Beitrag von thy 01.03.10 - 14:24 Uhr

naja, WOLLEN tu ich das ALGII nicht, wenn es aber nicht anders geht, würde ich es wohl beantragen müssen.

habe aber grade eine seite gefunden, die was erklärt von 3/7 des nettogehalts.
http://www.familienrecht-ratgeber.de/familienrecht/unterhalt/content_04.html

demnach würde mir soviel "zustehen" (blödes wort), dass ich kein ALGII bräuchte!
bzw, je nach wohnung evtl. nur etwas wohngeld, o.ä...

ihm würde das geld dann aber (nach abzug seines kredits, der versicherungen, usw.) nicht mehr reichen.
naja, vielleicht ist ein anwalt hier doch die beste lösung...

vielen dank für eure antworten!!

Beitrag von windsbraut69 01.03.10 - 15:32 Uhr

Dann such Du Dir doch einen Minijob zu Zeiten, wenn Dein Ex Zuhause ist und den Kleinen nehmen kann.

Normale Kredite werden bei der Berechnung m. W. nicht berücksichtigt.

Beitrag von thy 01.03.10 - 18:20 Uhr

leider hat er keine festen arbeitszeiten. er arbeitet im außendienst und muss die termine so legen, wie die kunden zeit haben.
heißt er hat mal um 15 uhr schon aus, mal erst um 19 uhr...
wie genau, darauf ist kein verlass.
omas und opas unsres kleinen sind auch alle noch berufstätig...
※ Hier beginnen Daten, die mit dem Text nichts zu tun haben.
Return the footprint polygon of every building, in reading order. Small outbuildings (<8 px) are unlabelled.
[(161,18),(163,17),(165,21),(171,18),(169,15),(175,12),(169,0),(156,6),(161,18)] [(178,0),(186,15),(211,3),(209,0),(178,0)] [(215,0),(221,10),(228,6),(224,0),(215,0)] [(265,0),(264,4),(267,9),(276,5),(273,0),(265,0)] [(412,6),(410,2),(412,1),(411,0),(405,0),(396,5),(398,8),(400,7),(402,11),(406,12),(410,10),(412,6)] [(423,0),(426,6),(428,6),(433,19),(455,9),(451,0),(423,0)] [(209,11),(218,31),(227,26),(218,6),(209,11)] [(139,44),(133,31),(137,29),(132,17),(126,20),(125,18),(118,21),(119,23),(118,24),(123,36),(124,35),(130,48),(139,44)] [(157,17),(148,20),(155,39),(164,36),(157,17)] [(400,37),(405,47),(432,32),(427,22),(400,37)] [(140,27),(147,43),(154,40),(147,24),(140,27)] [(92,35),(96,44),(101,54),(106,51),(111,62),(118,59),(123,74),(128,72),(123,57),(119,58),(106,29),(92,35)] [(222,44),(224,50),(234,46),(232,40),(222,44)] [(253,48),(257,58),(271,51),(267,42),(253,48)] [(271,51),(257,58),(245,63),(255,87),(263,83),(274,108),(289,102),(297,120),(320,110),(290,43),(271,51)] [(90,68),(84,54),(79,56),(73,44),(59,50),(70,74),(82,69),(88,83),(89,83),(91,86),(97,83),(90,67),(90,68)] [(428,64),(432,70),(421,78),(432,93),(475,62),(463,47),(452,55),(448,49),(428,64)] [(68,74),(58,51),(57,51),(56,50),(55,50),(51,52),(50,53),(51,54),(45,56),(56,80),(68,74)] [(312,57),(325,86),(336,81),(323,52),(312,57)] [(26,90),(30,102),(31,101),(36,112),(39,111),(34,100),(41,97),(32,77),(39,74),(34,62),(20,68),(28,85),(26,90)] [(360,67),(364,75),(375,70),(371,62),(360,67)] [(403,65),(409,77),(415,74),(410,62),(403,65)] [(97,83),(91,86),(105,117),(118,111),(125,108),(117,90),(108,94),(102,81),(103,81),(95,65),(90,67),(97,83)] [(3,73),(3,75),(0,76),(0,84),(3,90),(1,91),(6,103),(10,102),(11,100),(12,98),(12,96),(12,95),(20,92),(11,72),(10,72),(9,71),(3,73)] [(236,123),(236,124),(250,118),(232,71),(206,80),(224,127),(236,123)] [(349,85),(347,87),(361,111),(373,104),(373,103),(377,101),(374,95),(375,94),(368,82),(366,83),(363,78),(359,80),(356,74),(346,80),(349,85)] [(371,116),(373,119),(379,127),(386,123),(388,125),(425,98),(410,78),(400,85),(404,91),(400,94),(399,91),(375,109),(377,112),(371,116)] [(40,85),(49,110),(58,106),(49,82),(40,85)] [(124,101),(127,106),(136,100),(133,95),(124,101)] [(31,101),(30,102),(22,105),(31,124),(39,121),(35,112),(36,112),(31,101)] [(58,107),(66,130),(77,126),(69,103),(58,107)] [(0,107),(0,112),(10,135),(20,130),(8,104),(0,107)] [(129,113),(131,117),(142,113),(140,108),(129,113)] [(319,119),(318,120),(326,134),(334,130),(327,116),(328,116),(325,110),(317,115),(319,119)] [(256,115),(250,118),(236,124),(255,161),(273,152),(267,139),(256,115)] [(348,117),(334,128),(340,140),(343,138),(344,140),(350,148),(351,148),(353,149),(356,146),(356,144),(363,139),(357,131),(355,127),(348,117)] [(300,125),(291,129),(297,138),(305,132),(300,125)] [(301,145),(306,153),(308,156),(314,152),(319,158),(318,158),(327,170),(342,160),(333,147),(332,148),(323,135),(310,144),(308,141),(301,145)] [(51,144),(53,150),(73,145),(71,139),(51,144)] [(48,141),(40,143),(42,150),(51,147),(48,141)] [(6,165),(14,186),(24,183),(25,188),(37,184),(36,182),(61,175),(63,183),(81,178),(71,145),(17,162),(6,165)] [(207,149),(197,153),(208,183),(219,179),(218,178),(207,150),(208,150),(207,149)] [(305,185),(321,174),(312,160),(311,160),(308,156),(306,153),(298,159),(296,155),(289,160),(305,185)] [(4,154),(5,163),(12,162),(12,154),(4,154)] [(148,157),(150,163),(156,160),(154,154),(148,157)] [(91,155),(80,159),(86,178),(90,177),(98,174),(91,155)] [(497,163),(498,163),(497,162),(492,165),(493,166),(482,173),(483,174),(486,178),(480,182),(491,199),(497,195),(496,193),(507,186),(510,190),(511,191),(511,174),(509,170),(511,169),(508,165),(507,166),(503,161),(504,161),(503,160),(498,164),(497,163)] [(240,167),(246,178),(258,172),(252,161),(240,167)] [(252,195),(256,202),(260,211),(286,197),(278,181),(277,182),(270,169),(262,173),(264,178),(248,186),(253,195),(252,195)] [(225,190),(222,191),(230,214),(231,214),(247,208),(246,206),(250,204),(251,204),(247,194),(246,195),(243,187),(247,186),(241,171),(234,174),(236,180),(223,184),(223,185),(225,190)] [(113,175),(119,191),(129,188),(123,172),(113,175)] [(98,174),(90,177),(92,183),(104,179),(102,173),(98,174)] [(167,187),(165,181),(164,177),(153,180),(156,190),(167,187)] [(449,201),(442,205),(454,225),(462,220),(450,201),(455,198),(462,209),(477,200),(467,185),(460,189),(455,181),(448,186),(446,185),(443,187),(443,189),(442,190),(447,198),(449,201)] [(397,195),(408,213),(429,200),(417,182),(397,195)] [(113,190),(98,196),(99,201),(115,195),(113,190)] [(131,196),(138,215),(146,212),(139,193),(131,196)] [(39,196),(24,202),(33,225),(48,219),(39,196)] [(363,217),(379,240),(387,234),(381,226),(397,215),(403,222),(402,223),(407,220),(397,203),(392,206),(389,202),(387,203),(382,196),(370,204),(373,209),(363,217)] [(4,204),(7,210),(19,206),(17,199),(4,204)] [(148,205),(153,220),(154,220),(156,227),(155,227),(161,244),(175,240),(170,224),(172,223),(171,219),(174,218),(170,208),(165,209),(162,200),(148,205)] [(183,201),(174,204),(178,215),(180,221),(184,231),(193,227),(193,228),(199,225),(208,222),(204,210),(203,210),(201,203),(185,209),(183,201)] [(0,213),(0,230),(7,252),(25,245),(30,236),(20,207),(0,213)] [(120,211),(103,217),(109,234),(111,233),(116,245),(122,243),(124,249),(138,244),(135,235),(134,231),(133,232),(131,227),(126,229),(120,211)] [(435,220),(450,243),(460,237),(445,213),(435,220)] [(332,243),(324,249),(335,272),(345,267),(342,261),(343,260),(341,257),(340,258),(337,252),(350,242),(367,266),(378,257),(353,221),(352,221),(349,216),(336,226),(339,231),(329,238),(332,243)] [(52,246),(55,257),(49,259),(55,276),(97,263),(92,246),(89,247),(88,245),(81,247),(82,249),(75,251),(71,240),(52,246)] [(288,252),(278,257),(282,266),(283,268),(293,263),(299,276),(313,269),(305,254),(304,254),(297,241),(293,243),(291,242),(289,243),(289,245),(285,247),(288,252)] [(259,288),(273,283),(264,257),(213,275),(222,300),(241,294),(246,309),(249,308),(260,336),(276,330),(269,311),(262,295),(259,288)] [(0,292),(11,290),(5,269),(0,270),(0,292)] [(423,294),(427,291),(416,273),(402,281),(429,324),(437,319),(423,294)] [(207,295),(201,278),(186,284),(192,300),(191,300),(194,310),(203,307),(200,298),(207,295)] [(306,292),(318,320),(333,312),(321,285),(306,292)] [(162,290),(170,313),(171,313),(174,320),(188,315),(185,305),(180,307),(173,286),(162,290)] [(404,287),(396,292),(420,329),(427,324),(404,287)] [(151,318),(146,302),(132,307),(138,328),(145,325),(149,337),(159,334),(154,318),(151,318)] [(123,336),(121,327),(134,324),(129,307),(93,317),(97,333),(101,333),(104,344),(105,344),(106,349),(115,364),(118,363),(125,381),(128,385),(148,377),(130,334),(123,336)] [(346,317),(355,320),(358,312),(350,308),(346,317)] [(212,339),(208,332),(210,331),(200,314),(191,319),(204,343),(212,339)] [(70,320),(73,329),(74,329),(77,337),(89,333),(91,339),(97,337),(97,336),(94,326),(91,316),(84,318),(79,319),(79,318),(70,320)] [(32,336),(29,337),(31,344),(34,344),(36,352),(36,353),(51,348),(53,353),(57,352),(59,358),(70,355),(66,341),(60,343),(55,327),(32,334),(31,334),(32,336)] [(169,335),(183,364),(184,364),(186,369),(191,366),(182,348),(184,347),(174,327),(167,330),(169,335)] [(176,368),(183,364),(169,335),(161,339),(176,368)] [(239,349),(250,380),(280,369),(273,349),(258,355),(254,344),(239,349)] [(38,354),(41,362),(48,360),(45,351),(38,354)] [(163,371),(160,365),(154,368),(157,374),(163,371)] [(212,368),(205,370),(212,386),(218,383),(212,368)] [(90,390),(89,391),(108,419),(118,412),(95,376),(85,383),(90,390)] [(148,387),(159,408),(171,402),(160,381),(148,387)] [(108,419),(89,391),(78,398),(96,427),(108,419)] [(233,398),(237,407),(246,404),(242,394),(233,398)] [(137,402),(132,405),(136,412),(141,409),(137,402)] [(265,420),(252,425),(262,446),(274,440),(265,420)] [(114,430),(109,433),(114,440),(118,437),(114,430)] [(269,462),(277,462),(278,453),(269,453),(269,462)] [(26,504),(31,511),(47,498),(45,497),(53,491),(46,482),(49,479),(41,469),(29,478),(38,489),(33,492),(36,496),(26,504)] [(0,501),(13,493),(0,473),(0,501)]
vielleicht find ich ja ne günstige TaMu, oder so.
es ist schon ein sehr blödes gefühl, wenn man so von anderen abhängig ist :-(

Beitrag von multivitamin 01.03.10 - 15:08 Uhr

Hallo Thy,

gibt es bei Euch in der Nähe eine Frauenberatungsstelle o.ä.?
Die haben meistens auch Anwältinnen und Mitarbeiterinnen, die eine (meist kostenlose) Erstberatung im Trennungsfall machen und einem Hinweise geben, was zu beachten ist.

LG Multivitamin

Beitrag von windsbraut69 01.03.10 - 15:25 Uhr

Ja, alle Deine Fragen kann man Dir nur beantworten, wenn man weiß, wieviel Unterhalt DU von Deinem Ex bekommen wirst.

Wenn Du Glück hast, bist Du vielleicht gar nicht auf ALGII angewiesen und kannst mieten, was Du magst.